**YOUR GOAL**
Once the images are set aside, write out the rest of the records exactly.

--- START ---

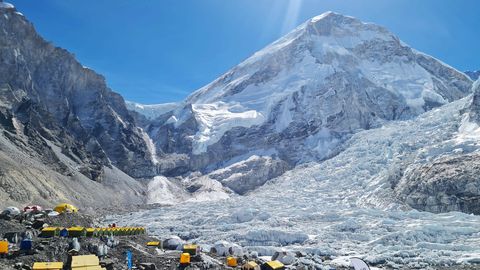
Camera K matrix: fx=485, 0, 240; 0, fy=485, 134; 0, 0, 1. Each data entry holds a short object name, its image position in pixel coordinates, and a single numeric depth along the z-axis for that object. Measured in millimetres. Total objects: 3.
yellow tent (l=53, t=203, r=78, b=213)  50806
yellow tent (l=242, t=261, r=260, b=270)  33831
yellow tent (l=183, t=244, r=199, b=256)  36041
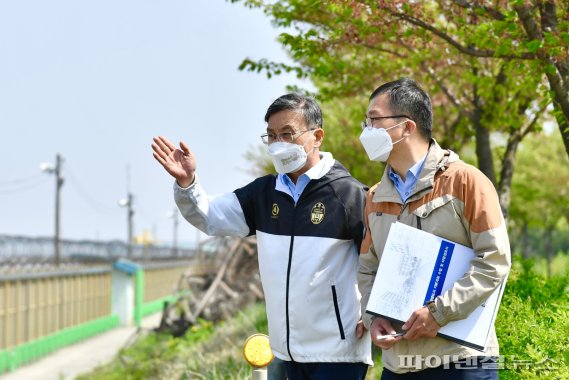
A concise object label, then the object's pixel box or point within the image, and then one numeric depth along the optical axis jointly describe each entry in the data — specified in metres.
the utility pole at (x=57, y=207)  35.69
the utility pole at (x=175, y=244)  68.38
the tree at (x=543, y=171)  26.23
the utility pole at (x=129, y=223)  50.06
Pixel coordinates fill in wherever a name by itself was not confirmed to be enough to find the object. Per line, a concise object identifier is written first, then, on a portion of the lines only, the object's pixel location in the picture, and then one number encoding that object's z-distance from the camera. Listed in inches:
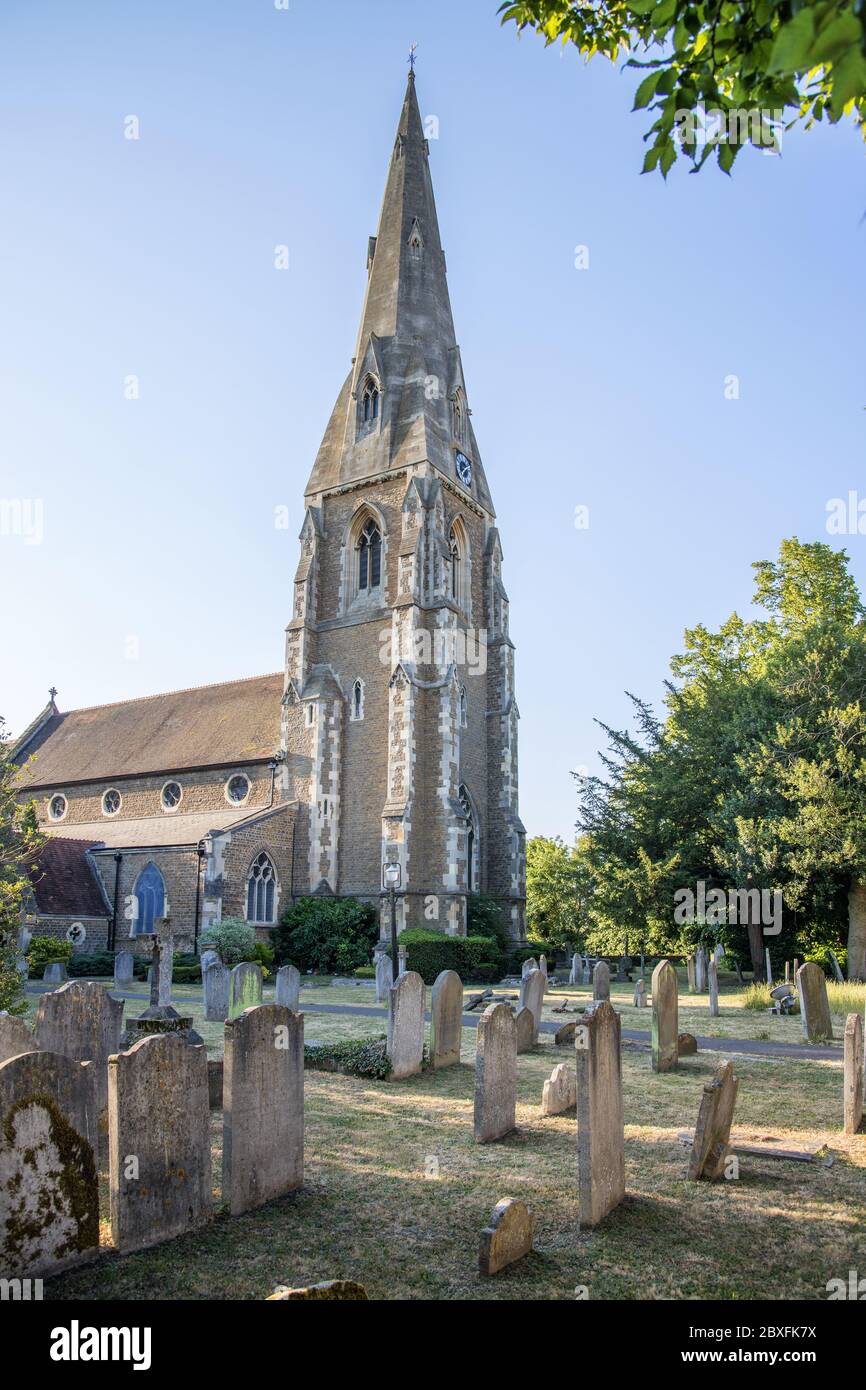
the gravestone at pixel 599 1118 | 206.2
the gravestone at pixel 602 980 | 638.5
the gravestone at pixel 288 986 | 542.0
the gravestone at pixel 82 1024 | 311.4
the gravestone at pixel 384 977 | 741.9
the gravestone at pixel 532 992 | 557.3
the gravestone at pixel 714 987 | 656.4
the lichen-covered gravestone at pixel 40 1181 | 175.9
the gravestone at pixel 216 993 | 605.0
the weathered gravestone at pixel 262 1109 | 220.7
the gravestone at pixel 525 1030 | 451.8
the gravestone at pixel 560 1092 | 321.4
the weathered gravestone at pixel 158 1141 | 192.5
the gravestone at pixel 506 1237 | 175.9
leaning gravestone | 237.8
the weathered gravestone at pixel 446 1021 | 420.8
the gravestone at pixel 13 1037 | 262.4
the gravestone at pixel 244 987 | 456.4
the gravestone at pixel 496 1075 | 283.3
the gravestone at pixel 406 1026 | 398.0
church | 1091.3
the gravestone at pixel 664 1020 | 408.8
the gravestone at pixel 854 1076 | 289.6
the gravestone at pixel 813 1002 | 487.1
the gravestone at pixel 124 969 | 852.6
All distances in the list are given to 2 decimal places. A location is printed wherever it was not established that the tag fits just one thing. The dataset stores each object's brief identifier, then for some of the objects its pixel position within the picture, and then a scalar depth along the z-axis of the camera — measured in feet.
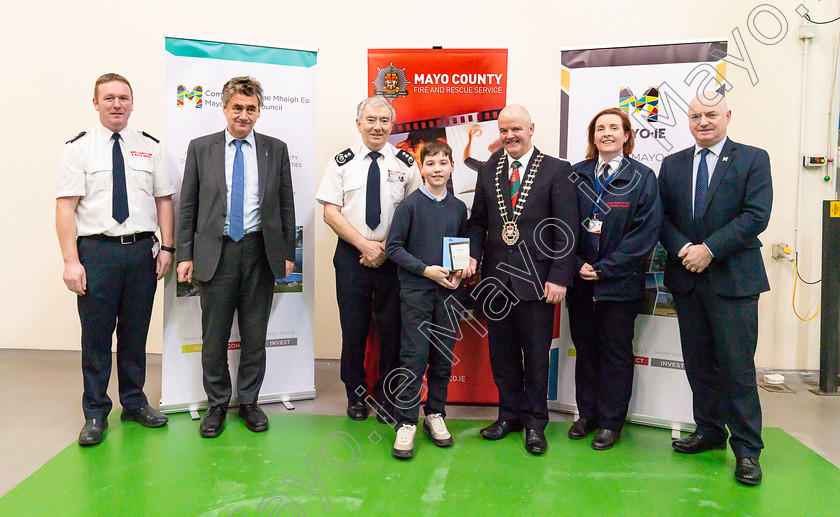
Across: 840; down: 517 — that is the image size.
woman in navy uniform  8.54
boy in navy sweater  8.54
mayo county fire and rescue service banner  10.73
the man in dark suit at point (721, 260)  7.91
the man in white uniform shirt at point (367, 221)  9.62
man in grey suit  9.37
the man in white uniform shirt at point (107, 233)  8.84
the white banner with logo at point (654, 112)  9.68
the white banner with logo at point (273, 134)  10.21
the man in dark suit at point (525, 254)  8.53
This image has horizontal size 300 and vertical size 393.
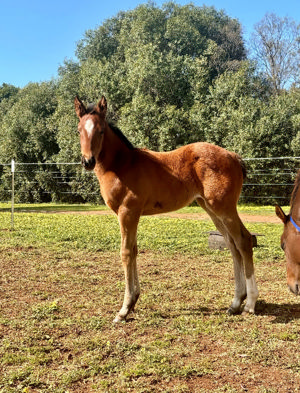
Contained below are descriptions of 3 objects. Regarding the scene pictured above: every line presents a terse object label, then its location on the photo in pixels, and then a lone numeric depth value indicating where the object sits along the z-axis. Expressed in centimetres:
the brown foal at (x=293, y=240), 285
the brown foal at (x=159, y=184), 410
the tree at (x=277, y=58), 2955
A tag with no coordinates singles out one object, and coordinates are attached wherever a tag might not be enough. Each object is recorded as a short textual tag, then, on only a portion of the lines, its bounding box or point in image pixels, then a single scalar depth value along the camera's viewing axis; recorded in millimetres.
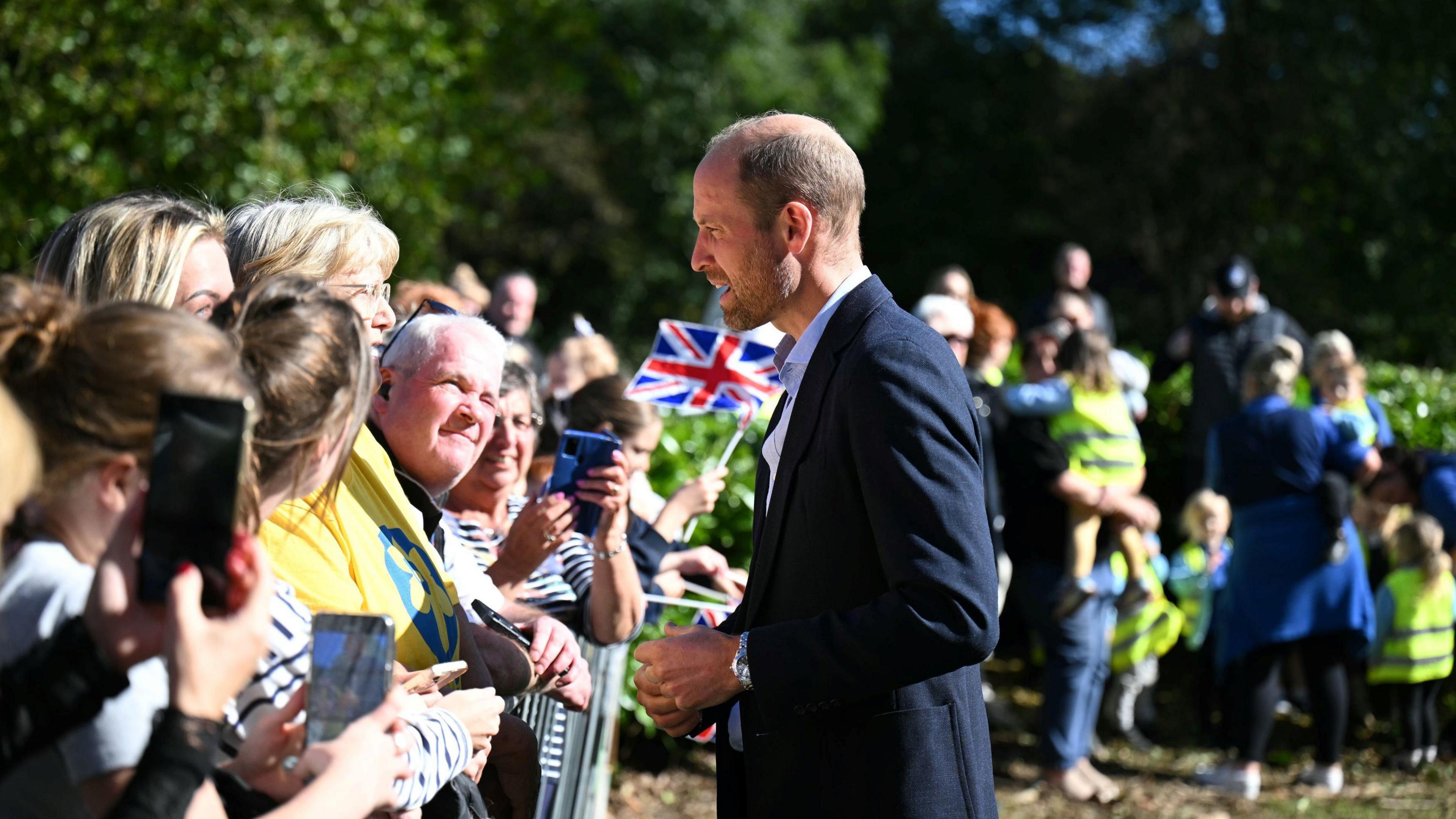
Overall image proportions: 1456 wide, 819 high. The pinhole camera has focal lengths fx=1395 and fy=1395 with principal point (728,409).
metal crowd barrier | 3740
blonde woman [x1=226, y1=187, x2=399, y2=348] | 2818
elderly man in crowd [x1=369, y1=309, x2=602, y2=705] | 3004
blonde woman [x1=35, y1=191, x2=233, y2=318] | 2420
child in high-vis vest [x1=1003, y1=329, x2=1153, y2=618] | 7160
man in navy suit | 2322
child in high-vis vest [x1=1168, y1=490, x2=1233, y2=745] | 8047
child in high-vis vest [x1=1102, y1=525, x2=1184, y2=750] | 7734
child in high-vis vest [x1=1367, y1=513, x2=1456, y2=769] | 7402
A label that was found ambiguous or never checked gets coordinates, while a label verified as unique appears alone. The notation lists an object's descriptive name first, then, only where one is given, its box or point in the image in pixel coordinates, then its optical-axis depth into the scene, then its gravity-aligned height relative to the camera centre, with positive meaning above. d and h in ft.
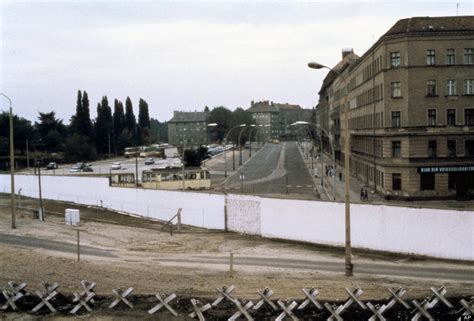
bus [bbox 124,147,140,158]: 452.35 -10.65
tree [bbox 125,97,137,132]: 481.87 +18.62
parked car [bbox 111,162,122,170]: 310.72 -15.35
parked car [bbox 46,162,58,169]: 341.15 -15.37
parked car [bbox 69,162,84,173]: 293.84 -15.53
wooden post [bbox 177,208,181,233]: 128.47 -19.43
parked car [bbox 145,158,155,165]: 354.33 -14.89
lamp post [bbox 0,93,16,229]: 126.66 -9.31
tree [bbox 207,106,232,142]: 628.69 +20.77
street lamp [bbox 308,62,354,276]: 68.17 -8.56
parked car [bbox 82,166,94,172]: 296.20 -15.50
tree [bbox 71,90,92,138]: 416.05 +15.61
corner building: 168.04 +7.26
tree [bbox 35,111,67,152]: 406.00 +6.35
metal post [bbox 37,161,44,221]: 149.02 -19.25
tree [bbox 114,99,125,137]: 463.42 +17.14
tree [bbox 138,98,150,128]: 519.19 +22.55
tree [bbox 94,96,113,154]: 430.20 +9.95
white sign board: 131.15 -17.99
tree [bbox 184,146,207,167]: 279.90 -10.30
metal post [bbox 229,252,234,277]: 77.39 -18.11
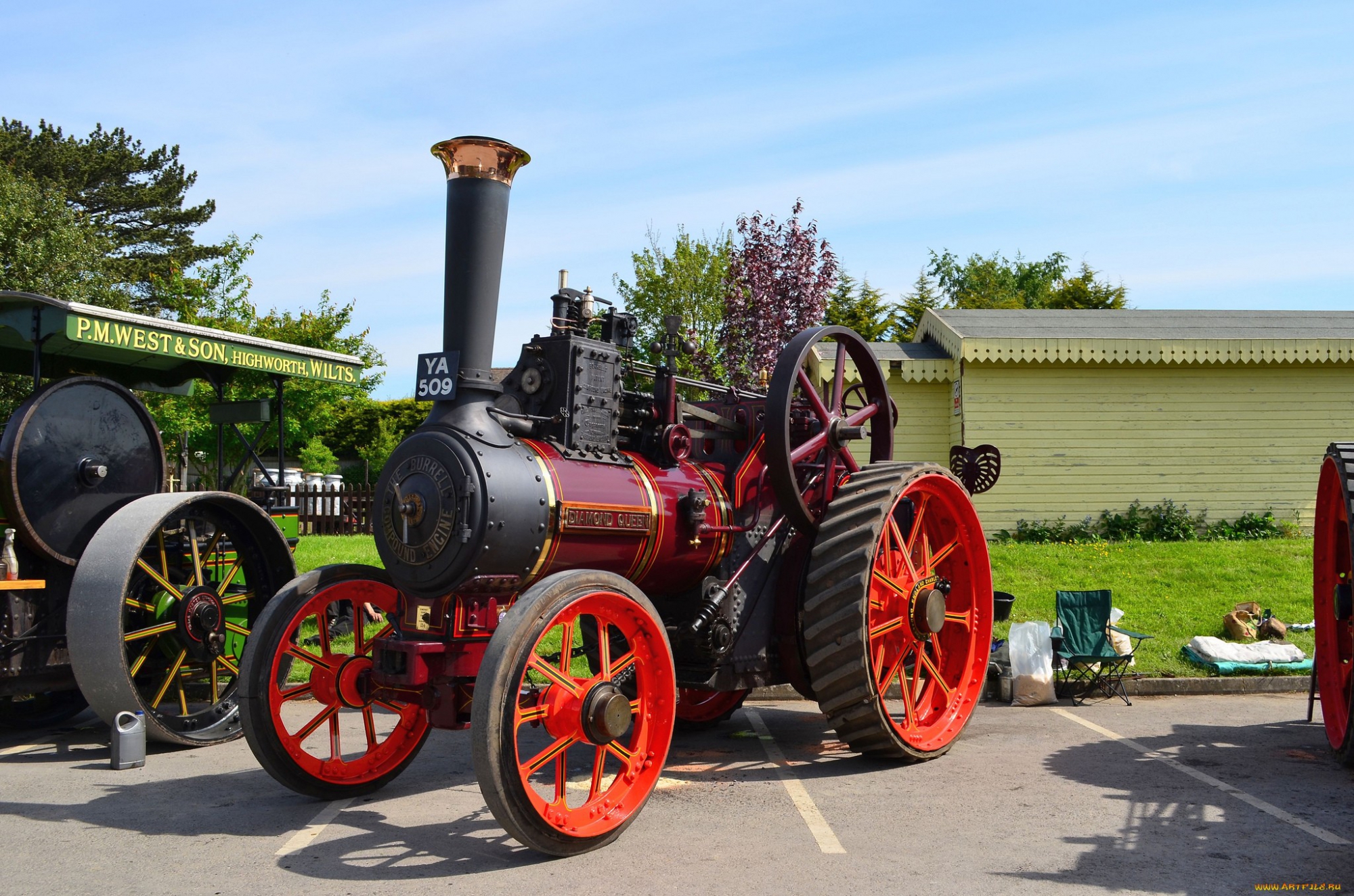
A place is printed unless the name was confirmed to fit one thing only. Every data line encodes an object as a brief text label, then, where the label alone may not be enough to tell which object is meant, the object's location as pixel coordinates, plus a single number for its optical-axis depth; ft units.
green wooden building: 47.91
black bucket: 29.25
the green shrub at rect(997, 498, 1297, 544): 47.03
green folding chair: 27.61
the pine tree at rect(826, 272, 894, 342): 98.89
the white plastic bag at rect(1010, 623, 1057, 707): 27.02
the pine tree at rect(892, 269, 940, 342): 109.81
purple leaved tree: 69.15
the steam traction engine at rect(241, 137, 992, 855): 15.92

--- END ---

**ANSWER TO THE PROBLEM**
Camera K matrix: fx=485, 0, 240; 0, fy=485, 134; 0, 0, 1. Each data entry holds a short object name, its image position in pixel coordinates, and a single numeric depth along the z-axis for that object. Measured in millimetres. Total objects: 3.
yellow tent (l=53, t=203, r=78, b=213)  50806
yellow tent (l=242, t=261, r=260, b=270)  33831
yellow tent (l=183, t=244, r=199, b=256)  36041
A concise object label, then the object's pixel box or point within the image, and then one numeric depth along the optical axis jointly describe each entry in the data — specified in metres.
the utility pole at (x=57, y=207)  35.69
the utility pole at (x=175, y=244)  68.38
the tree at (x=543, y=171)  26.23
the utility pole at (x=129, y=223)  50.06
Pixel coordinates fill in wherever a name by itself was not confirmed to be enough to find the object. Per line, a concise object identifier is written first, then, on a portion of the lines only, the object's pixel location in the picture, and then one number encoding that object's z-distance from the camera. Listed in inches:
the gravestone at pixel 599 1118 | 206.2
the gravestone at pixel 602 980 | 638.5
the gravestone at pixel 288 986 | 542.0
the gravestone at pixel 82 1024 | 311.4
the gravestone at pixel 384 977 | 741.9
the gravestone at pixel 532 992 | 557.3
the gravestone at pixel 714 987 | 656.4
the lichen-covered gravestone at pixel 40 1181 | 175.9
the gravestone at pixel 216 993 | 605.0
the weathered gravestone at pixel 262 1109 | 220.7
the gravestone at pixel 525 1030 | 451.8
the gravestone at pixel 560 1092 | 321.4
the weathered gravestone at pixel 158 1141 | 192.5
the gravestone at pixel 506 1237 | 175.9
leaning gravestone | 237.8
the weathered gravestone at pixel 446 1021 | 420.8
the gravestone at pixel 13 1037 | 262.4
the gravestone at pixel 244 987 | 456.4
the gravestone at pixel 496 1075 | 283.3
the gravestone at pixel 406 1026 | 398.0
church | 1091.3
the gravestone at pixel 664 1020 | 408.8
the gravestone at pixel 854 1076 | 289.6
the gravestone at pixel 813 1002 | 487.1
the gravestone at pixel 124 969 | 852.6
All distances in the list are given to 2 decimal places. A location is printed wherever it was not established that the tag fits just one thing. The dataset stores each object's brief identifier, then for some of the objects its pixel position within the picture, and then a scalar depth along the z-axis of the camera — measured in feet.
Across: 840; down: 517 — that is the image size.
woman in navy uniform  8.54
boy in navy sweater  8.54
mayo county fire and rescue service banner  10.73
the man in dark suit at point (721, 260)  7.91
the man in white uniform shirt at point (367, 221)  9.62
man in grey suit  9.37
the man in white uniform shirt at point (107, 233)  8.84
the white banner with logo at point (654, 112)  9.68
the white banner with logo at point (273, 134)  10.21
the man in dark suit at point (525, 254)  8.53
This image has horizontal size 300 and vertical size 393.
Contained below are descriptions of 3 objects. Regarding the scene pictured above: every line presents a terse object label, then its location on the photo in pixels, and then a lone numeric depth value indicating where the object sits along the z-axis. Expressed in centimetres:
the brown foal at (x=293, y=240), 285
the brown foal at (x=159, y=184), 410
the tree at (x=277, y=58), 2955
A tag with no coordinates singles out one object, and coordinates are attached wherever a tag might not be enough. Each object is recorded as a short textual tag, then, on only a portion of the lines, its bounding box or point in image pixels, then a single scalar depth value along the camera's viewing axis; recorded in millimetres.
Overall image proportions: 1456 wide, 819 high. The pinhole camera has focal lengths fx=1395 and fy=1395 with principal point (728,409).
metal crowd barrier | 3740
blonde woman [x1=226, y1=187, x2=399, y2=348] | 2818
elderly man in crowd [x1=369, y1=309, x2=602, y2=705] | 3004
blonde woman [x1=35, y1=191, x2=233, y2=318] | 2420
child in high-vis vest [x1=1003, y1=329, x2=1153, y2=618] | 7160
man in navy suit | 2322
child in high-vis vest [x1=1168, y1=490, x2=1233, y2=745] | 8047
child in high-vis vest [x1=1102, y1=525, x2=1184, y2=750] | 7734
child in high-vis vest [x1=1367, y1=513, x2=1456, y2=769] | 7402
A label that was found ambiguous or never checked gets coordinates, while a label verified as unique appears alone. The notation lists an object's descriptive name first, then, only where one is given, its box or point in the image in pixel coordinates, then its optical-axis depth into the scene, then its gravity-aligned height relative to the camera centre, with positive meaning above. d and h in ft.
bus [bbox 124,147,140,158]: 452.35 -10.65
tree [bbox 125,97,137,132]: 481.87 +18.62
parked car [bbox 111,162,122,170]: 310.72 -15.35
parked car [bbox 46,162,58,169]: 341.15 -15.37
parked car [bbox 69,162,84,173]: 293.84 -15.53
wooden post [bbox 177,208,181,233]: 128.47 -19.43
parked car [bbox 145,158,155,165]: 354.33 -14.89
lamp post [bbox 0,93,16,229]: 126.66 -9.31
tree [bbox 207,106,232,142]: 628.69 +20.77
street lamp [bbox 308,62,354,276]: 68.17 -8.56
parked car [bbox 82,166,94,172]: 296.20 -15.50
tree [bbox 71,90,92,138]: 416.05 +15.61
corner building: 168.04 +7.26
tree [bbox 35,111,67,152]: 406.00 +6.35
metal post [bbox 37,161,44,221]: 149.02 -19.25
tree [bbox 114,99,125,137]: 463.42 +17.14
tree [bbox 138,98,150,128]: 519.19 +22.55
tree [bbox 94,96,113,154]: 430.20 +9.95
white sign board: 131.15 -17.99
tree [bbox 184,146,207,167]: 279.90 -10.30
metal post [bbox 229,252,234,277]: 77.39 -18.11
A place is printed unless the name was confirmed to fit one thing only. Every data line encodes an object as a brief text label, then, where the label alone may not be enough to tell which object is meant, the object's location as pixel coordinates, plus a single number for its optical-axis depth; ft units.
green wooden building: 47.91
black bucket: 29.25
the green shrub at rect(997, 498, 1297, 544): 47.03
green folding chair: 27.61
the pine tree at rect(826, 272, 894, 342): 98.89
the white plastic bag at rect(1010, 623, 1057, 707): 27.02
the pine tree at rect(892, 269, 940, 342): 109.81
purple leaved tree: 69.15
the steam traction engine at rect(241, 137, 992, 855): 15.92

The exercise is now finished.